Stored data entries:
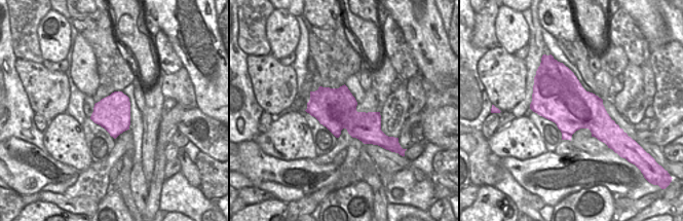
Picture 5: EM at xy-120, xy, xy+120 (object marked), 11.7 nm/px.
Cut at (534, 113) of picture 4. Two cells meet here.

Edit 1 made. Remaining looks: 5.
Look: overview.

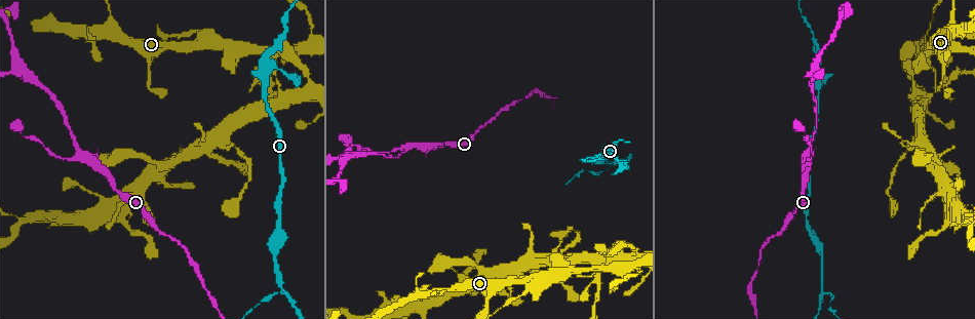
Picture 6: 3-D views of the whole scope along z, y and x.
Abrupt turn. Look: em xy step 2 (tint) at (820, 291) of picture 6.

=== Work to be completed ===
Retype all of the entries exactly as written, leaving out any images.

=== Final answer ===
Picture 5: EM at xy-120, xy, xy+120 (object marked), 11.7 nm/px.
Cut at (534, 113) of picture 4. Two cells meet here.

Edit 1 made. Remaining looks: 5.
Look: overview.

Picture 6: 3-D views of the whole scope along z, y and x.
Abrupt turn. Look: em xy step 2 (tint) at (820, 291) of picture 6.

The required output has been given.